Seniority is uncorrelated with people management skills. Some junior people are cut out to be great managers, and a great senior person might be better suited as an IC. Rather than pigeonholing senior employees into people management roles, providing them a way to self-select into a “management” vs. “IC” track (even early in a company’s life) enables them to do their best work.
A strong people manager kept in an IC role is a tragic waste. A great individual contributor who becomes a bad people manager can destroy a team (or even company).
This is a fairly widely-accepted view; below are some thoughts on how to set this up.
By the time you start having management layers, you should have decided if each function should have an IC trajectory at your company. In general,
The “creative” / “building” functions like research, engineering, sales, and legal almost certainly should. The very best people in the creative functions are much, much better (the proverbial “10x” employee), and it’s very possible that if they enjoy IC work, they’re far more valuable to the company in that role.
The “intermediating” or coordinating functions like product, growth, corporate development, marketing strategy, etc., *could* have both people management + IC tracks (where senior ICs are facilitating bigger or more important initiatives), or only people management tracks. This is probably unique to each company, based on size of team, culture, and so on.
Well established functions, where the roles are pretty clear cut and the key is more about execution (corporate functions such as customer support, most finance functions, most people ops functions, compliance) most likely don’t need IC tracks ascending to senior levels like band 6 or 8, unless there’s something unique and idiosyncratic about your company.
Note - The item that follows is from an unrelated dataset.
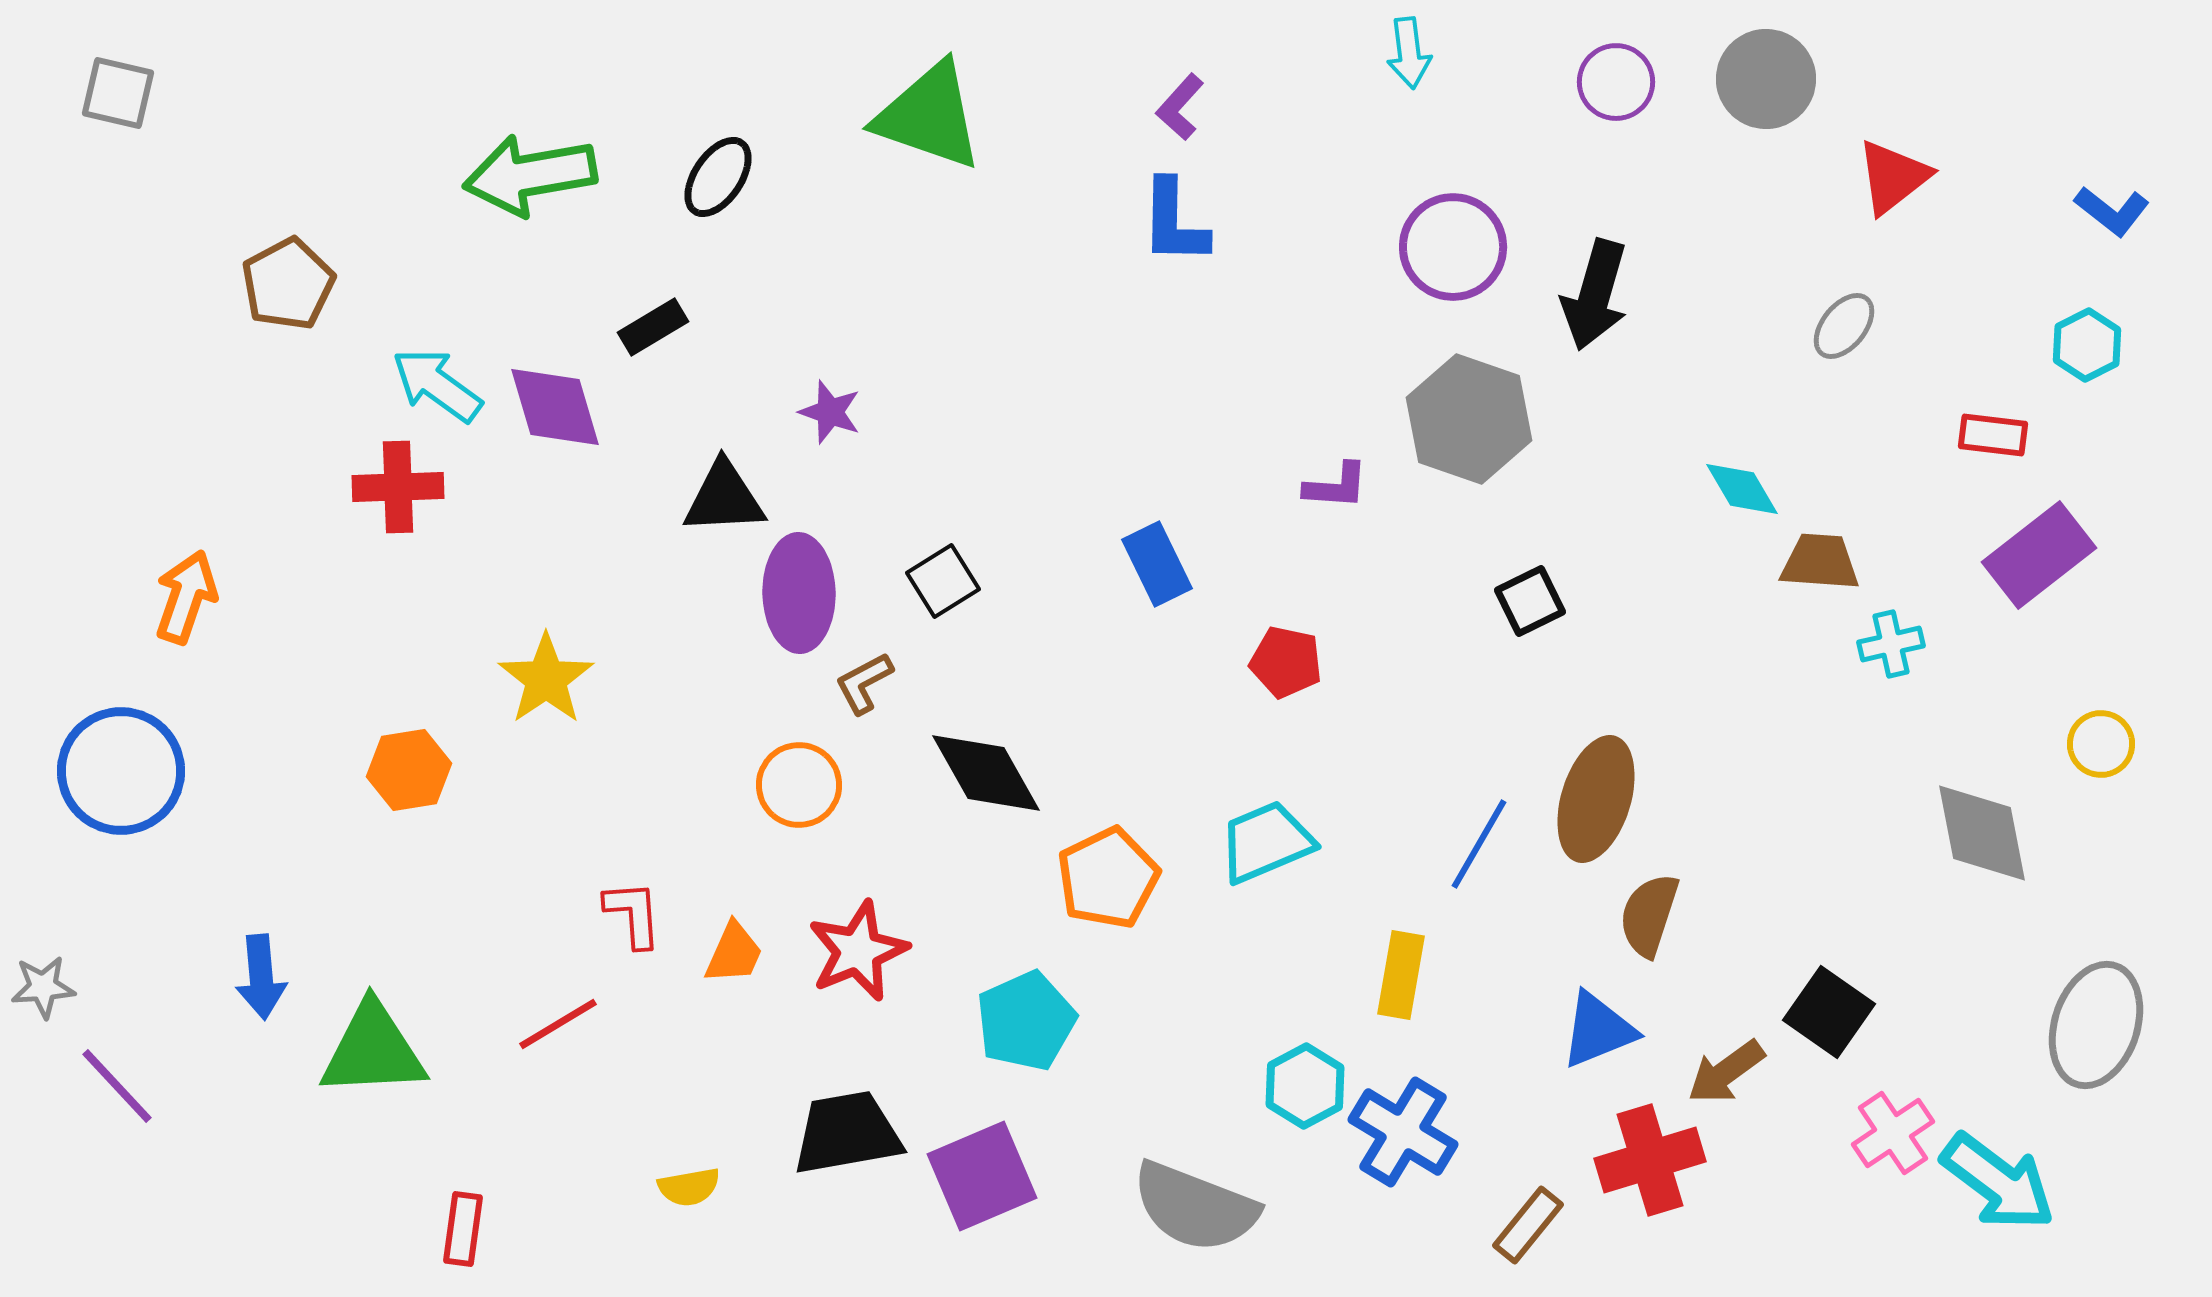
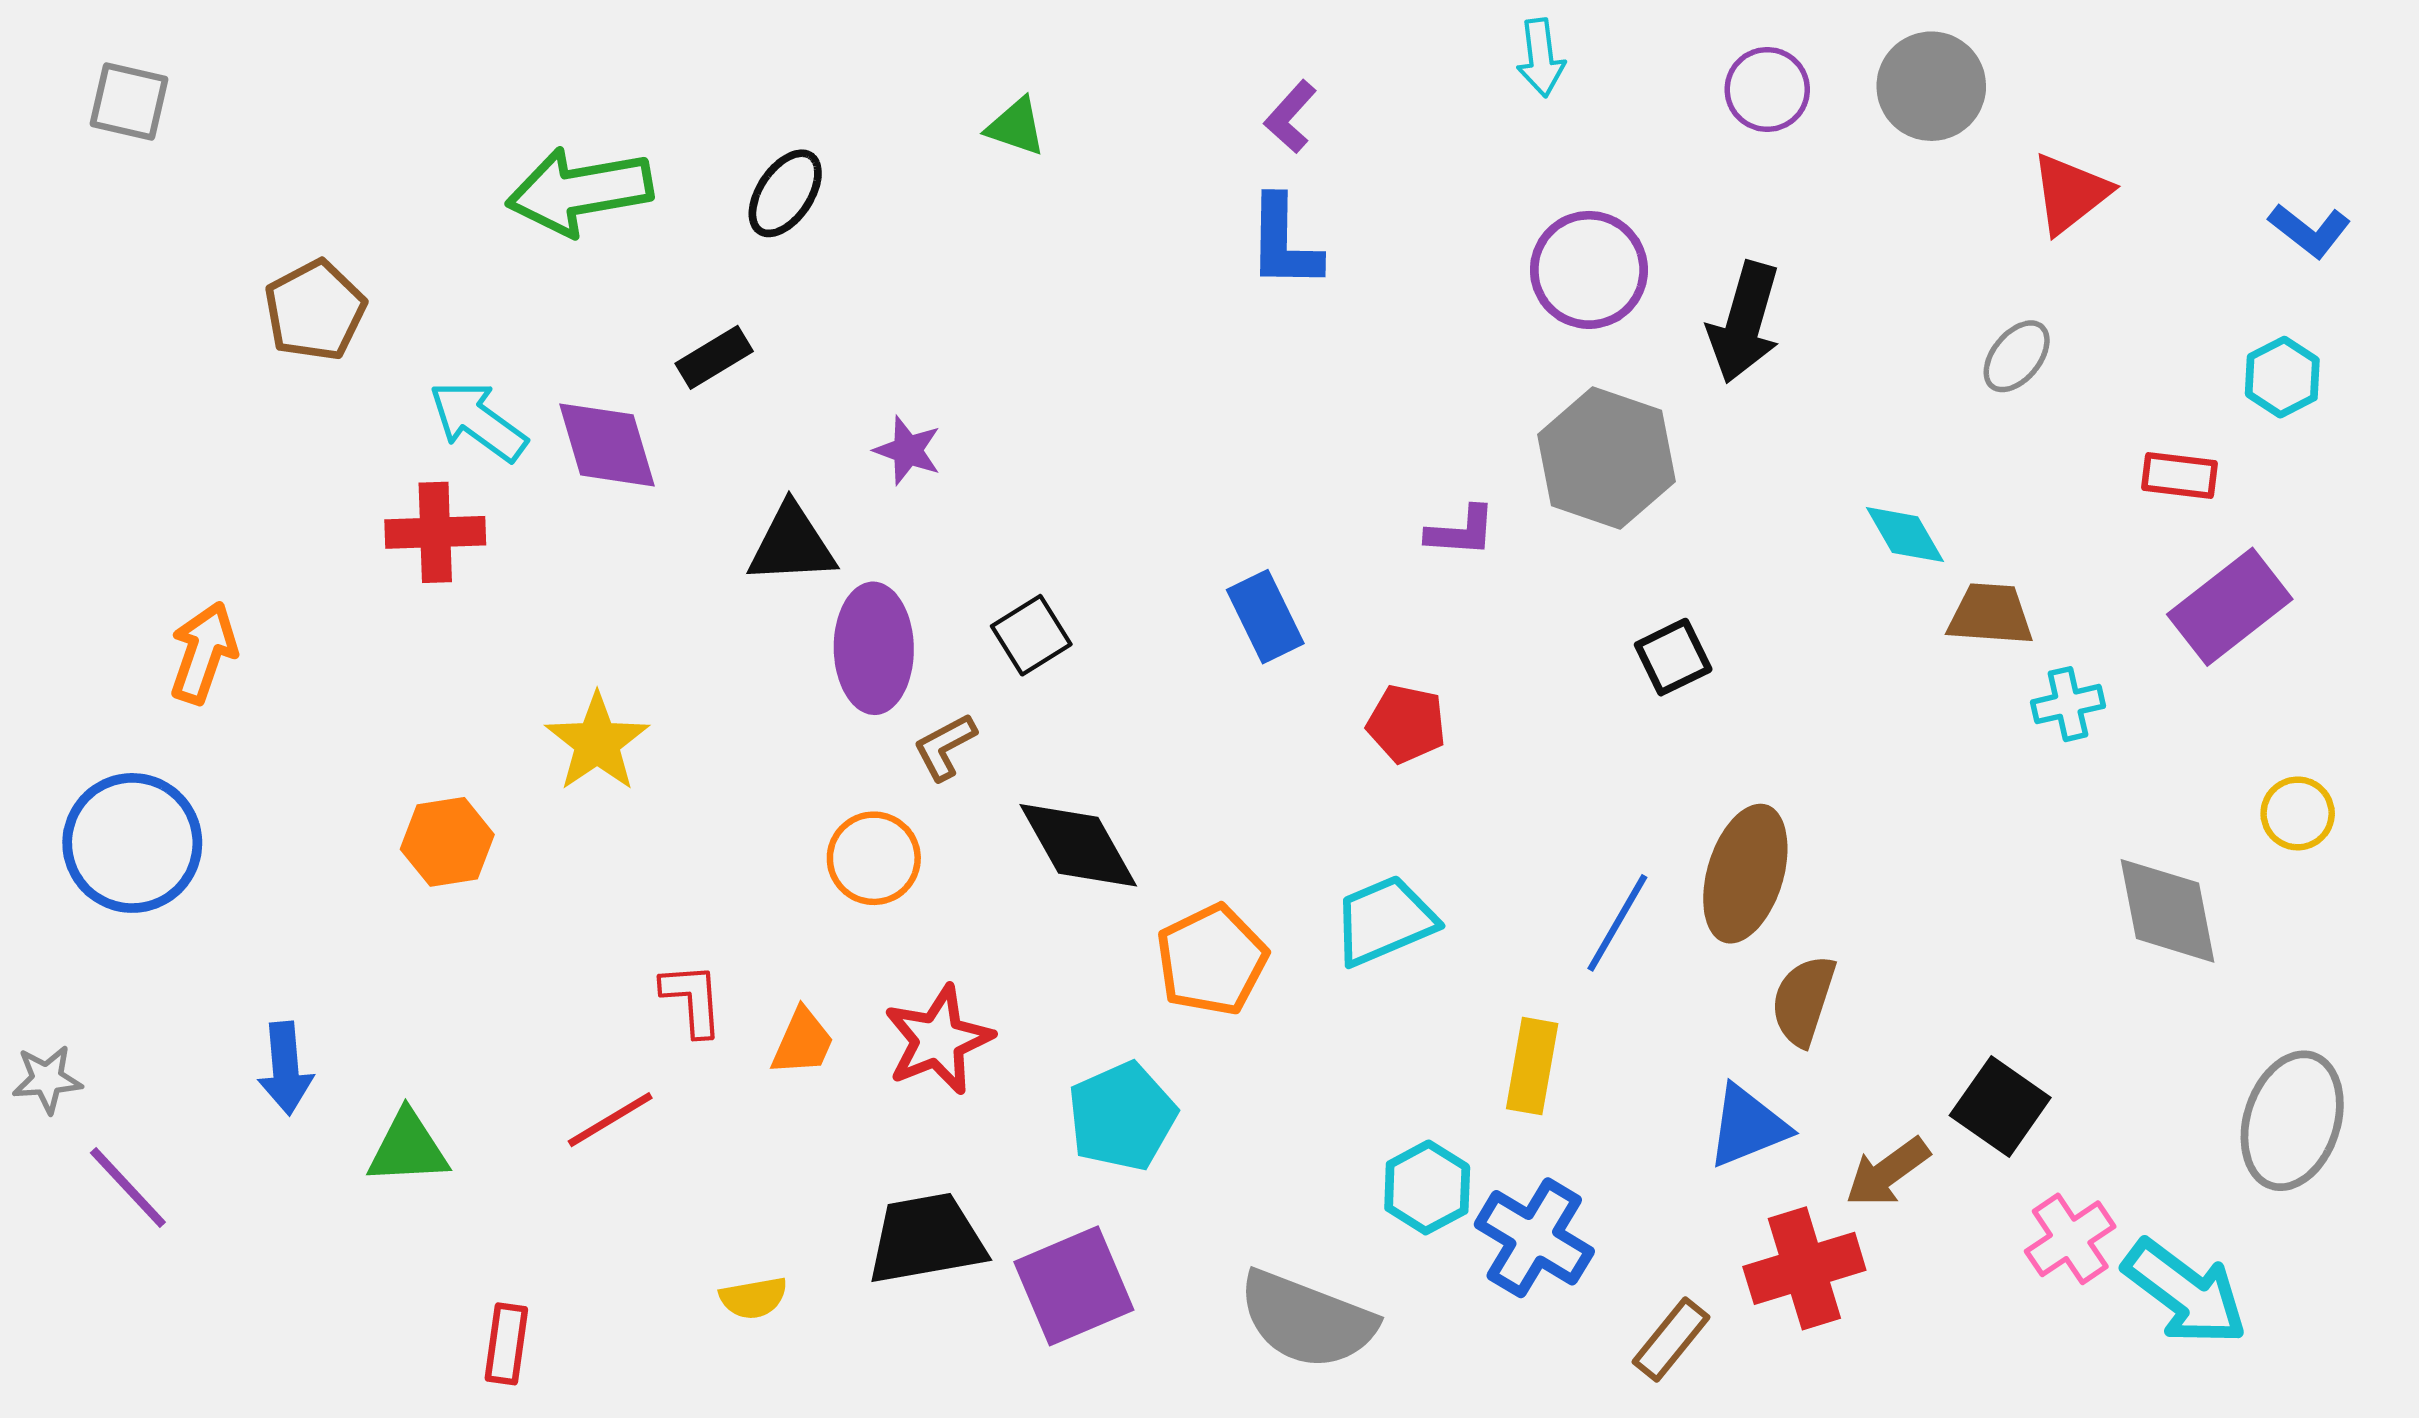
green triangle: (929, 116) -> (1016, 127), size x0.5
green triangle: (373, 1050) -> (408, 1148), size x0.7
Two potential pitfalls to watch out for:
Right off the bat, don’t stunt compensation for people who pick the IC track. Move highly talented people rapidly up the bands. It should be entirely achievable for both a very senior / top-notch IC and a VP to be banded at the same level, and make the same fully loaded compensation.
Make sure that senior ICs report to sufficiently senior people managers to avoid political concerns. For example, a senior IC in Band 6 should report to a Band 7 or 8 manager.
Discuss with each hire which track they’re interested in, and hire / groom them accordingly. Refresh this every 6 months and augment the initial information with performance reviews. If an IC gets glowing recommendations for their team spirit and empathy, raise the question of people management. If a manager gets de-energized by meetings and would rather put their head down and crank out work, or receives mixed feedback on their management skills, discuss their interest in being a high-caliber IC instead.
Make sure those who pick the people manager track are actively coached and mentored by excellent people in that track, especially if they have limited prior experience, or if they’re at an inflection / decision point.